In the winter, he goes to a field and a forest taking pictures with an analog camera, obtaining inspiration for his next paintings. He takes more pictures and draws more paintings inside of an attic, with the film juxtaposing his current work with archival footage of what he did in the 1970's and 80's. In the 1980's, while representing Germany at international competitions, his work was criticized for how his paintings invoked German legendary heroes which the Nazis glorified.

After looking through some books, he paints an enormous mural of a winter field with some creeks. In the 1990's, he spends time doing aerial photography of various regions of Earth, making enormous books with printouts of the images and building an oversized library with them. Analysts claim he wants his work to grapple with Germany's past, described as an "open wound."

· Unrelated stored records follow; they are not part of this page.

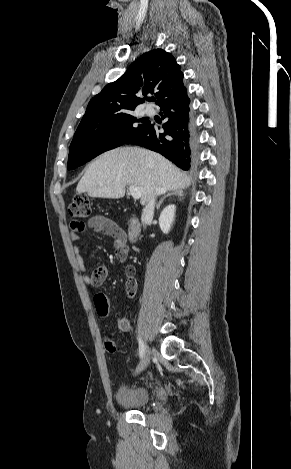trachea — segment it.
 Segmentation results:
<instances>
[{"label":"trachea","mask_w":291,"mask_h":469,"mask_svg":"<svg viewBox=\"0 0 291 469\" xmlns=\"http://www.w3.org/2000/svg\"><path fill=\"white\" fill-rule=\"evenodd\" d=\"M151 100H152V101H155V98H152Z\"/></svg>","instance_id":"obj_1"}]
</instances>
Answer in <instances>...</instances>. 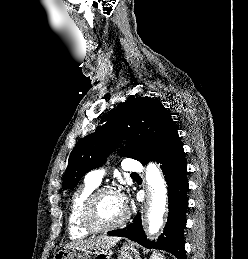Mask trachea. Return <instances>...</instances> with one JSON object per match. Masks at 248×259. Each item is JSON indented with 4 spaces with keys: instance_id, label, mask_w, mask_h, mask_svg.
<instances>
[{
    "instance_id": "3493384b",
    "label": "trachea",
    "mask_w": 248,
    "mask_h": 259,
    "mask_svg": "<svg viewBox=\"0 0 248 259\" xmlns=\"http://www.w3.org/2000/svg\"><path fill=\"white\" fill-rule=\"evenodd\" d=\"M132 175H137V174H135V173H132Z\"/></svg>"
}]
</instances>
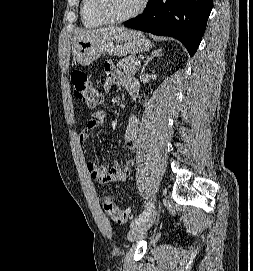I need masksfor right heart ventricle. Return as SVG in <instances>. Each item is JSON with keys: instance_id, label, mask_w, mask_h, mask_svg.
I'll use <instances>...</instances> for the list:
<instances>
[{"instance_id": "e07e8e85", "label": "right heart ventricle", "mask_w": 253, "mask_h": 271, "mask_svg": "<svg viewBox=\"0 0 253 271\" xmlns=\"http://www.w3.org/2000/svg\"><path fill=\"white\" fill-rule=\"evenodd\" d=\"M94 0H82L80 6V17L82 24L86 28H98L106 23L101 20L94 9Z\"/></svg>"}]
</instances>
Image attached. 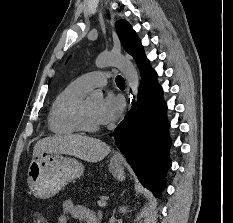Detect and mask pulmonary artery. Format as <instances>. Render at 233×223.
Masks as SVG:
<instances>
[{
    "instance_id": "e3ab8cb5",
    "label": "pulmonary artery",
    "mask_w": 233,
    "mask_h": 223,
    "mask_svg": "<svg viewBox=\"0 0 233 223\" xmlns=\"http://www.w3.org/2000/svg\"><path fill=\"white\" fill-rule=\"evenodd\" d=\"M109 78V73L101 71L88 72L78 78L87 90H91L96 86H104Z\"/></svg>"
}]
</instances>
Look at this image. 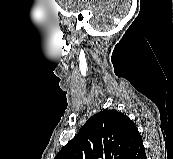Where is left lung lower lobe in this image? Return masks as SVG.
Returning <instances> with one entry per match:
<instances>
[{
    "instance_id": "obj_1",
    "label": "left lung lower lobe",
    "mask_w": 173,
    "mask_h": 159,
    "mask_svg": "<svg viewBox=\"0 0 173 159\" xmlns=\"http://www.w3.org/2000/svg\"><path fill=\"white\" fill-rule=\"evenodd\" d=\"M128 159H147L143 142H141L136 149L130 154Z\"/></svg>"
}]
</instances>
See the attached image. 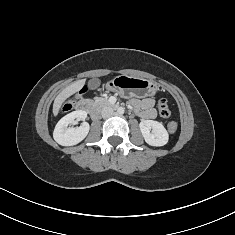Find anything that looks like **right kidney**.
Wrapping results in <instances>:
<instances>
[{"instance_id":"1","label":"right kidney","mask_w":235,"mask_h":235,"mask_svg":"<svg viewBox=\"0 0 235 235\" xmlns=\"http://www.w3.org/2000/svg\"><path fill=\"white\" fill-rule=\"evenodd\" d=\"M86 111H73L64 116L56 125L53 133L54 140L62 146H72L80 143L88 134L90 126L83 122L79 127H68L75 120H85Z\"/></svg>"}]
</instances>
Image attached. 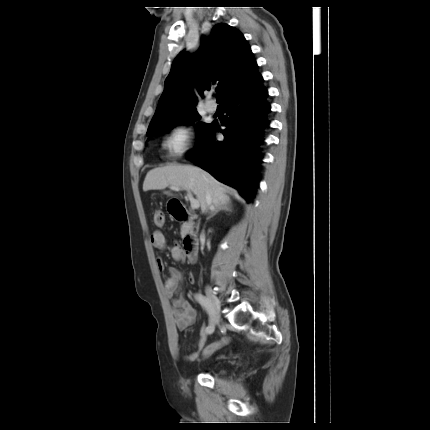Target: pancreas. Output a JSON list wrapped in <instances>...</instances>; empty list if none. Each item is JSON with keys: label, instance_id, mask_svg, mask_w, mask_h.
Instances as JSON below:
<instances>
[{"label": "pancreas", "instance_id": "obj_1", "mask_svg": "<svg viewBox=\"0 0 430 430\" xmlns=\"http://www.w3.org/2000/svg\"><path fill=\"white\" fill-rule=\"evenodd\" d=\"M185 231H186V226H182V228H181V234L183 235L185 233Z\"/></svg>", "mask_w": 430, "mask_h": 430}]
</instances>
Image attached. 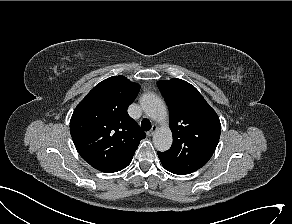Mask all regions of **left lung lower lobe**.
Wrapping results in <instances>:
<instances>
[{
	"mask_svg": "<svg viewBox=\"0 0 292 224\" xmlns=\"http://www.w3.org/2000/svg\"><path fill=\"white\" fill-rule=\"evenodd\" d=\"M163 167H164L167 171H169V172H171V173L178 174V175H185V174L180 173V172H178V171L172 170V169H170L169 167H167V166H165V165H163Z\"/></svg>",
	"mask_w": 292,
	"mask_h": 224,
	"instance_id": "left-lung-lower-lobe-1",
	"label": "left lung lower lobe"
}]
</instances>
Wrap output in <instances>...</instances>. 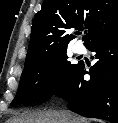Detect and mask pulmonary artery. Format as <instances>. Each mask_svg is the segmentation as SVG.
Listing matches in <instances>:
<instances>
[{
	"instance_id": "obj_1",
	"label": "pulmonary artery",
	"mask_w": 118,
	"mask_h": 123,
	"mask_svg": "<svg viewBox=\"0 0 118 123\" xmlns=\"http://www.w3.org/2000/svg\"><path fill=\"white\" fill-rule=\"evenodd\" d=\"M73 50L77 54H82L85 52V47L82 44L77 43L74 45Z\"/></svg>"
}]
</instances>
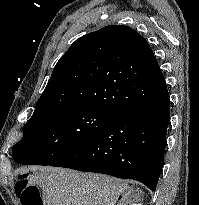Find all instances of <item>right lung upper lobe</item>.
Returning <instances> with one entry per match:
<instances>
[{
	"instance_id": "right-lung-upper-lobe-1",
	"label": "right lung upper lobe",
	"mask_w": 199,
	"mask_h": 205,
	"mask_svg": "<svg viewBox=\"0 0 199 205\" xmlns=\"http://www.w3.org/2000/svg\"><path fill=\"white\" fill-rule=\"evenodd\" d=\"M160 74L151 47L138 32L106 26L77 39L60 58L35 110L88 105L116 114L144 95L137 85L156 81Z\"/></svg>"
}]
</instances>
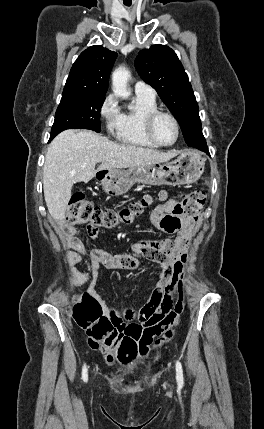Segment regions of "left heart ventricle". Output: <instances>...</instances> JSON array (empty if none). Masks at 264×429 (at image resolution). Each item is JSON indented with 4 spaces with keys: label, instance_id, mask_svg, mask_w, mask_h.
<instances>
[{
    "label": "left heart ventricle",
    "instance_id": "left-heart-ventricle-1",
    "mask_svg": "<svg viewBox=\"0 0 264 429\" xmlns=\"http://www.w3.org/2000/svg\"><path fill=\"white\" fill-rule=\"evenodd\" d=\"M154 133L156 138L162 143H170L176 136L174 123L165 116L159 117L154 125Z\"/></svg>",
    "mask_w": 264,
    "mask_h": 429
}]
</instances>
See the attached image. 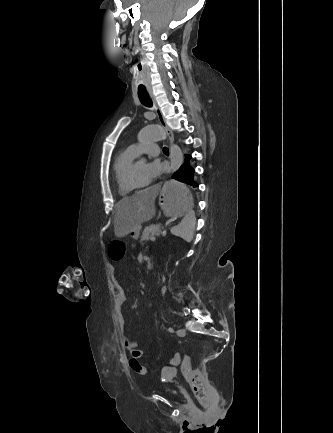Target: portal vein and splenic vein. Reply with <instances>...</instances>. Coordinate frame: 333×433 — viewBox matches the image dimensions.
<instances>
[{"mask_svg": "<svg viewBox=\"0 0 333 433\" xmlns=\"http://www.w3.org/2000/svg\"><path fill=\"white\" fill-rule=\"evenodd\" d=\"M165 232H166V230L163 228V230L161 231V233H165ZM150 240H151V241H155V240H156V237H151Z\"/></svg>", "mask_w": 333, "mask_h": 433, "instance_id": "portal-vein-and-splenic-vein-1", "label": "portal vein and splenic vein"}]
</instances>
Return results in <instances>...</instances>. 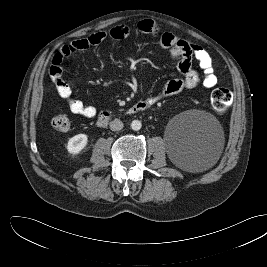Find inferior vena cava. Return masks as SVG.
Masks as SVG:
<instances>
[{"label": "inferior vena cava", "instance_id": "602c4592", "mask_svg": "<svg viewBox=\"0 0 267 267\" xmlns=\"http://www.w3.org/2000/svg\"><path fill=\"white\" fill-rule=\"evenodd\" d=\"M109 127L112 131H119L123 128V122L118 119H115L110 122Z\"/></svg>", "mask_w": 267, "mask_h": 267}]
</instances>
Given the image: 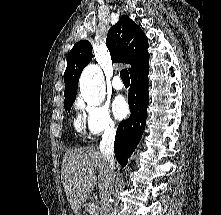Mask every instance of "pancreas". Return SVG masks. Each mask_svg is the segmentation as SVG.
<instances>
[{
  "instance_id": "1",
  "label": "pancreas",
  "mask_w": 221,
  "mask_h": 215,
  "mask_svg": "<svg viewBox=\"0 0 221 215\" xmlns=\"http://www.w3.org/2000/svg\"><path fill=\"white\" fill-rule=\"evenodd\" d=\"M90 208H91V204L89 203V204H87V205L85 206V211L89 212ZM98 213H99L98 210H97V212H95V213H93V214H91V213L89 212L90 215H98Z\"/></svg>"
}]
</instances>
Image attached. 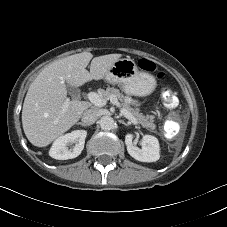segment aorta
<instances>
[{
    "label": "aorta",
    "mask_w": 227,
    "mask_h": 227,
    "mask_svg": "<svg viewBox=\"0 0 227 227\" xmlns=\"http://www.w3.org/2000/svg\"><path fill=\"white\" fill-rule=\"evenodd\" d=\"M99 124L103 130H110L114 128L115 122L111 116H103L101 117Z\"/></svg>",
    "instance_id": "1"
}]
</instances>
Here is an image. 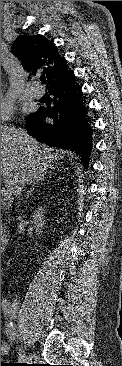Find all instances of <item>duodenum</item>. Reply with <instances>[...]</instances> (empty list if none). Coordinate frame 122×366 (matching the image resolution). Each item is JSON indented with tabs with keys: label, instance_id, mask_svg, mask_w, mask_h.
Instances as JSON below:
<instances>
[{
	"label": "duodenum",
	"instance_id": "obj_1",
	"mask_svg": "<svg viewBox=\"0 0 122 366\" xmlns=\"http://www.w3.org/2000/svg\"><path fill=\"white\" fill-rule=\"evenodd\" d=\"M5 241H7V236L5 231L2 228V223H1V247L4 245Z\"/></svg>",
	"mask_w": 122,
	"mask_h": 366
}]
</instances>
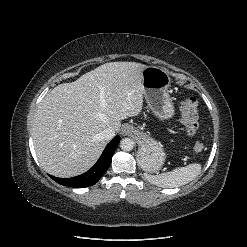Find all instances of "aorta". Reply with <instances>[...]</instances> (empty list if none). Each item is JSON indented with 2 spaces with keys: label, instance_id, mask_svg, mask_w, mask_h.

In the 1960's he traveled around Europe taking pictures of himself doing the Nazi Salute in front of various European momuments. He says it was to educate people about it. In his childhood he read stories about Greek Argonaut mythology. In 1990, after exhibitions in America, he built model warplanes as the Gulf War was breaking out. Two years later, he and his team moved to a new studio in the south of France. Its 200 acres of space means he can build enormous warehouses with all of his works.

The next few scenes juxtapose his younger self playing in enormous mansions and discovering his older self's work, with his older self traveling around aimlessly. This is until they both find themselves in the same room where his younger self reads poetry from the same book as the beginning of the film. Carrying his younger self to the edge of a lake, his older self remarks, "Childhood is an empty room like the beginning of the world." An old man, standing in front of an art creation, disappears from existence.

Cast

Production

Described as "immersive",[5] the film focuses on painter and sculptor Anselm Kiefer. The project illuminates his work, life journey, inspiration, creative process, and the artist's fascination with myth and history. The aim is to "blur" the boundary between film and painting.[6]

Karsten Brünig produced the documentary for Road Movies Filmproduktion.[7]

Wenders shot the film at 6K resolution and in the 3D format, which he previously utilized for his 2011 documentary Pina. It was shot over the course of two years,[8] in Germany, France and Italy.[5] Wenders called the film "a labor of love and turned out to take seven shooting periods and altogether three years to become a film like nothing I've ever done before. I think we stretched the possibilities of 3D into an unknown territory."[8]

Release

Anselm was selected to be screened in the Special Screenings section at the 76th Cannes Film Festival,[9] where it had its world premiere on 17 May 2023.[10] On the same occasion, Wenders also received an invitation to the festival's main competition for his feature film Perfect Days.[11]

World sales were acquired by HanWay Films. DCM Film Distribution secured the distribution rights for Germany, Austria and Switzerland.[5] It was also invited at the 28th Busan International Film Festival in 'Icon' section and was screened in 6 October 2023.[12]

Anselm was theatrically released in Germany by DCM on 12 October 2023,[13] and in France by Les Films du Losange on 18 October 2023.[6] U.S. distribution rights were acquired by Sideshow and Janus Films.[8]